__Records to process__:
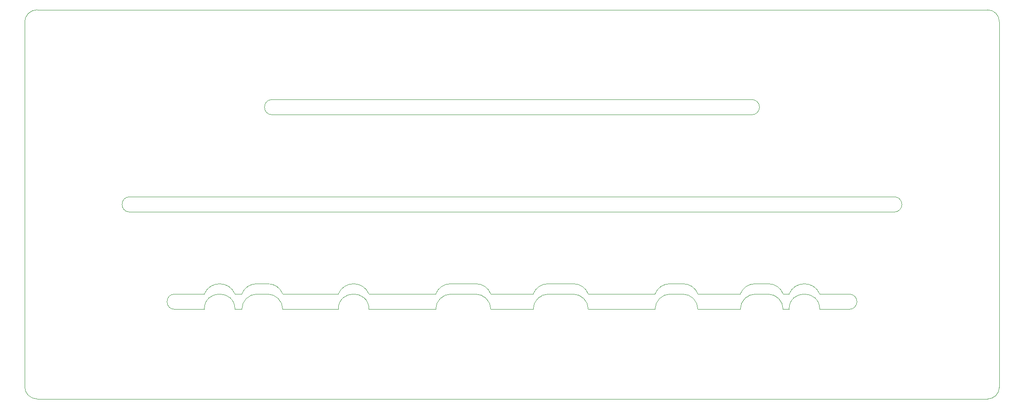
<source format=gbr>
%TF.GenerationSoftware,KiCad,Pcbnew,(6.0.4)*%
%TF.CreationDate,2022-03-28T09:41:55-07:00*%
%TF.ProjectId,Electrolytes,456c6563-7472-46f6-9c79-7465732e6b69,rev?*%
%TF.SameCoordinates,Original*%
%TF.FileFunction,Profile,NP*%
%FSLAX46Y46*%
G04 Gerber Fmt 4.6, Leading zero omitted, Abs format (unit mm)*
G04 Created by KiCad (PCBNEW (6.0.4)) date 2022-03-28 09:41:55*
%MOMM*%
%LPD*%
G01*
G04 APERTURE LIST*
%TA.AperFunction,Profile*%
%ADD10C,0.120000*%
%TD*%
G04 APERTURE END LIST*
D10*
X28340000Y-28921000D02*
X28340000Y-100295000D01*
X30753000Y-102708000D02*
X216554000Y-102708000D01*
X218840000Y-100422000D02*
X218840000Y-28794000D01*
X216554000Y-26508000D02*
X30753000Y-26508000D01*
X130733500Y-82160750D02*
X135496000Y-82160750D01*
X48874750Y-63110750D02*
G75*
G03*
X48874750Y-66110750I0J-1500000D01*
G01*
X154546000Y-80156219D02*
G75*
G03*
X151546000Y-82160750I-133100J-3047981D01*
G01*
X30753000Y-26508000D02*
G75*
G03*
X28340000Y-28921000I0J-2413000D01*
G01*
X73777300Y-80156219D02*
G75*
G03*
X70777300Y-82160750I-133100J-3047981D01*
G01*
X73777300Y-82160750D02*
G75*
G03*
X70777300Y-85160750I0J-3000000D01*
G01*
X154546000Y-80156215D02*
X156927250Y-80156215D01*
X138496050Y-85160750D02*
G75*
G03*
X135496000Y-82160750I-3000050J-50D01*
G01*
X48874750Y-66110750D02*
X198304750Y-66110750D01*
X119446000Y-85160750D02*
X127733500Y-85160750D01*
X119446004Y-82160749D02*
G75*
G03*
X116446000Y-80156215I-2866904J-1043451D01*
G01*
X168214750Y-82160750D02*
X159927250Y-82160750D01*
X189514750Y-85160850D02*
G75*
G03*
X189514750Y-82160750I50J1500050D01*
G01*
X69439750Y-85160750D02*
G75*
G03*
X63439750Y-85160750I-3000000J0D01*
G01*
X76714750Y-44060750D02*
G75*
G03*
X76714750Y-47060750I0J-1500000D01*
G01*
X57664750Y-82160750D02*
G75*
G03*
X57664750Y-85160750I0J-1500000D01*
G01*
X198304750Y-63110750D02*
X48874750Y-63110750D01*
X95633500Y-85160750D02*
G75*
G03*
X89633500Y-85160750I-3000000J0D01*
G01*
X73777300Y-80156215D02*
X75777300Y-80156215D01*
X111683500Y-82160800D02*
G75*
G03*
X108683500Y-85160750I0J-3000000D01*
G01*
X170464750Y-47060850D02*
G75*
G03*
X170464750Y-44060750I50J1500050D01*
G01*
X171214750Y-80156215D02*
X173596000Y-80156215D01*
X159927250Y-85160750D02*
G75*
G03*
X156927250Y-82160750I-3000050J-50D01*
G01*
X130733500Y-80156215D02*
X135496000Y-80156215D01*
X183739750Y-82160750D02*
X189514750Y-82160750D01*
X119446050Y-85160750D02*
G75*
G03*
X116446000Y-82160750I-3000050J-50D01*
G01*
X111683500Y-82160750D02*
X116446000Y-82160750D01*
X57664750Y-82160750D02*
X63439750Y-82160750D01*
X171214750Y-82160750D02*
X173589650Y-82160750D01*
X138496004Y-82160749D02*
G75*
G03*
X135496000Y-80156215I-2866904J-1043451D01*
G01*
X159927250Y-85160750D02*
X168214750Y-85160750D01*
X154546000Y-82160750D02*
X156927250Y-82160750D01*
X111683500Y-80156215D02*
X116446000Y-80156215D01*
X218840000Y-28794000D02*
G75*
G03*
X216554000Y-26508000I-2286000J0D01*
G01*
X95633500Y-82160750D02*
G75*
G03*
X89633500Y-82160750I-3000000J-1242642D01*
G01*
X154546000Y-82160800D02*
G75*
G03*
X151546000Y-85160750I0J-3000000D01*
G01*
X127733500Y-82160750D02*
X119446000Y-82160750D01*
X130733500Y-80156219D02*
G75*
G03*
X127733500Y-82160750I-133100J-3047981D01*
G01*
X171214750Y-82160750D02*
G75*
G03*
X168214750Y-85160750I50J-3000050D01*
G01*
X108683500Y-82160750D02*
X95633500Y-82160750D01*
X171214752Y-80156170D02*
G75*
G03*
X168214750Y-82160750I-133052J-3048030D01*
G01*
X176589650Y-85160750D02*
G75*
G03*
X173589650Y-82160750I-3000050J-50D01*
G01*
X78777300Y-85160750D02*
X89633500Y-85160750D01*
X57664750Y-85160750D02*
X63439750Y-85160750D01*
X69439750Y-82160750D02*
G75*
G03*
X63439750Y-82160750I-3000000J-1242642D01*
G01*
X69439750Y-82160750D02*
X70777300Y-82160750D01*
X183739750Y-82160750D02*
G75*
G03*
X177739750Y-82160750I-3000000J-1242642D01*
G01*
X89633500Y-82160750D02*
X78777300Y-82160750D01*
X108683500Y-85160750D02*
X95633500Y-85160750D01*
X78777350Y-85160750D02*
G75*
G03*
X75777300Y-82160750I-3000050J-50D01*
G01*
X76714750Y-44060750D02*
X170464750Y-44060750D01*
X130733500Y-82160800D02*
G75*
G03*
X127733500Y-85160750I0J-3000000D01*
G01*
X111683500Y-80156219D02*
G75*
G03*
X108683500Y-82160750I-133100J-3047981D01*
G01*
X176596000Y-82160750D02*
X177739750Y-82160750D01*
X177739750Y-85160750D02*
X176589650Y-85160750D01*
X198304750Y-66110850D02*
G75*
G03*
X198304750Y-63110750I50J1500050D01*
G01*
X176596004Y-82160749D02*
G75*
G03*
X173596000Y-80156215I-2866904J-1043451D01*
G01*
X138496000Y-82160750D02*
X151546000Y-82160750D01*
X159927208Y-82160765D02*
G75*
G03*
X156927250Y-80156215I-2866908J-1043435D01*
G01*
X78777304Y-82160749D02*
G75*
G03*
X75777300Y-80156215I-2866904J-1043451D01*
G01*
X76714750Y-47060750D02*
X170464750Y-47060750D01*
X73777300Y-82160750D02*
X75777300Y-82160750D01*
X183739750Y-85160750D02*
X189514750Y-85160750D01*
X216554000Y-102708000D02*
G75*
G03*
X218840000Y-100422000I0J2286000D01*
G01*
X69439750Y-85160750D02*
X70777300Y-85160750D01*
X138496000Y-85160750D02*
X151546000Y-85160750D01*
X28340000Y-100295000D02*
G75*
G03*
X30753000Y-102708000I2413000J0D01*
G01*
X183739750Y-85160750D02*
G75*
G03*
X177739750Y-85160750I-3000000J0D01*
G01*
M02*

</source>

__Required work__:
Pictures aside, give the data again exactly as it appears.

__Reply to the task__:
<source format=gbr>
%TF.GenerationSoftware,KiCad,Pcbnew,(6.0.4)*%
%TF.CreationDate,2022-03-28T09:41:55-07:00*%
%TF.ProjectId,Electrolytes,456c6563-7472-46f6-9c79-7465732e6b69,rev?*%
%TF.SameCoordinates,Original*%
%TF.FileFunction,Profile,NP*%
%FSLAX46Y46*%
G04 Gerber Fmt 4.6, Leading zero omitted, Abs format (unit mm)*
G04 Created by KiCad (PCBNEW (6.0.4)) date 2022-03-28 09:41:55*
%MOMM*%
%LPD*%
G01*
G04 APERTURE LIST*
%TA.AperFunction,Profile*%
%ADD10C,0.120000*%
%TD*%
G04 APERTURE END LIST*
D10*
X28340000Y-28921000D02*
X28340000Y-100295000D01*
X30753000Y-102708000D02*
X216554000Y-102708000D01*
X218840000Y-100422000D02*
X218840000Y-28794000D01*
X216554000Y-26508000D02*
X30753000Y-26508000D01*
X130733500Y-82160750D02*
X135496000Y-82160750D01*
X48874750Y-63110750D02*
G75*
G03*
X48874750Y-66110750I0J-1500000D01*
G01*
X154546000Y-80156219D02*
G75*
G03*
X151546000Y-82160750I-133100J-3047981D01*
G01*
X30753000Y-26508000D02*
G75*
G03*
X28340000Y-28921000I0J-2413000D01*
G01*
X73777300Y-80156219D02*
G75*
G03*
X70777300Y-82160750I-133100J-3047981D01*
G01*
X73777300Y-82160750D02*
G75*
G03*
X70777300Y-85160750I0J-3000000D01*
G01*
X154546000Y-80156215D02*
X156927250Y-80156215D01*
X138496050Y-85160750D02*
G75*
G03*
X135496000Y-82160750I-3000050J-50D01*
G01*
X48874750Y-66110750D02*
X198304750Y-66110750D01*
X119446000Y-85160750D02*
X127733500Y-85160750D01*
X119446004Y-82160749D02*
G75*
G03*
X116446000Y-80156215I-2866904J-1043451D01*
G01*
X168214750Y-82160750D02*
X159927250Y-82160750D01*
X189514750Y-85160850D02*
G75*
G03*
X189514750Y-82160750I50J1500050D01*
G01*
X69439750Y-85160750D02*
G75*
G03*
X63439750Y-85160750I-3000000J0D01*
G01*
X76714750Y-44060750D02*
G75*
G03*
X76714750Y-47060750I0J-1500000D01*
G01*
X57664750Y-82160750D02*
G75*
G03*
X57664750Y-85160750I0J-1500000D01*
G01*
X198304750Y-63110750D02*
X48874750Y-63110750D01*
X95633500Y-85160750D02*
G75*
G03*
X89633500Y-85160750I-3000000J0D01*
G01*
X73777300Y-80156215D02*
X75777300Y-80156215D01*
X111683500Y-82160800D02*
G75*
G03*
X108683500Y-85160750I0J-3000000D01*
G01*
X170464750Y-47060850D02*
G75*
G03*
X170464750Y-44060750I50J1500050D01*
G01*
X171214750Y-80156215D02*
X173596000Y-80156215D01*
X159927250Y-85160750D02*
G75*
G03*
X156927250Y-82160750I-3000050J-50D01*
G01*
X130733500Y-80156215D02*
X135496000Y-80156215D01*
X183739750Y-82160750D02*
X189514750Y-82160750D01*
X119446050Y-85160750D02*
G75*
G03*
X116446000Y-82160750I-3000050J-50D01*
G01*
X111683500Y-82160750D02*
X116446000Y-82160750D01*
X57664750Y-82160750D02*
X63439750Y-82160750D01*
X171214750Y-82160750D02*
X173589650Y-82160750D01*
X138496004Y-82160749D02*
G75*
G03*
X135496000Y-80156215I-2866904J-1043451D01*
G01*
X159927250Y-85160750D02*
X168214750Y-85160750D01*
X154546000Y-82160750D02*
X156927250Y-82160750D01*
X111683500Y-80156215D02*
X116446000Y-80156215D01*
X218840000Y-28794000D02*
G75*
G03*
X216554000Y-26508000I-2286000J0D01*
G01*
X95633500Y-82160750D02*
G75*
G03*
X89633500Y-82160750I-3000000J-1242642D01*
G01*
X154546000Y-82160800D02*
G75*
G03*
X151546000Y-85160750I0J-3000000D01*
G01*
X127733500Y-82160750D02*
X119446000Y-82160750D01*
X130733500Y-80156219D02*
G75*
G03*
X127733500Y-82160750I-133100J-3047981D01*
G01*
X171214750Y-82160750D02*
G75*
G03*
X168214750Y-85160750I50J-3000050D01*
G01*
X108683500Y-82160750D02*
X95633500Y-82160750D01*
X171214752Y-80156170D02*
G75*
G03*
X168214750Y-82160750I-133052J-3048030D01*
G01*
X176589650Y-85160750D02*
G75*
G03*
X173589650Y-82160750I-3000050J-50D01*
G01*
X78777300Y-85160750D02*
X89633500Y-85160750D01*
X57664750Y-85160750D02*
X63439750Y-85160750D01*
X69439750Y-82160750D02*
G75*
G03*
X63439750Y-82160750I-3000000J-1242642D01*
G01*
X69439750Y-82160750D02*
X70777300Y-82160750D01*
X183739750Y-82160750D02*
G75*
G03*
X177739750Y-82160750I-3000000J-1242642D01*
G01*
X89633500Y-82160750D02*
X78777300Y-82160750D01*
X108683500Y-85160750D02*
X95633500Y-85160750D01*
X78777350Y-85160750D02*
G75*
G03*
X75777300Y-82160750I-3000050J-50D01*
G01*
X76714750Y-44060750D02*
X170464750Y-44060750D01*
X130733500Y-82160800D02*
G75*
G03*
X127733500Y-85160750I0J-3000000D01*
G01*
X111683500Y-80156219D02*
G75*
G03*
X108683500Y-82160750I-133100J-3047981D01*
G01*
X176596000Y-82160750D02*
X177739750Y-82160750D01*
X177739750Y-85160750D02*
X176589650Y-85160750D01*
X198304750Y-66110850D02*
G75*
G03*
X198304750Y-63110750I50J1500050D01*
G01*
X176596004Y-82160749D02*
G75*
G03*
X173596000Y-80156215I-2866904J-1043451D01*
G01*
X138496000Y-82160750D02*
X151546000Y-82160750D01*
X159927208Y-82160765D02*
G75*
G03*
X156927250Y-80156215I-2866908J-1043435D01*
G01*
X78777304Y-82160749D02*
G75*
G03*
X75777300Y-80156215I-2866904J-1043451D01*
G01*
X76714750Y-47060750D02*
X170464750Y-47060750D01*
X73777300Y-82160750D02*
X75777300Y-82160750D01*
X183739750Y-85160750D02*
X189514750Y-85160750D01*
X216554000Y-102708000D02*
G75*
G03*
X218840000Y-100422000I0J2286000D01*
G01*
X69439750Y-85160750D02*
X70777300Y-85160750D01*
X138496000Y-85160750D02*
X151546000Y-85160750D01*
X28340000Y-100295000D02*
G75*
G03*
X30753000Y-102708000I2413000J0D01*
G01*
X183739750Y-85160750D02*
G75*
G03*
X177739750Y-85160750I-3000000J0D01*
G01*
M02*

</source>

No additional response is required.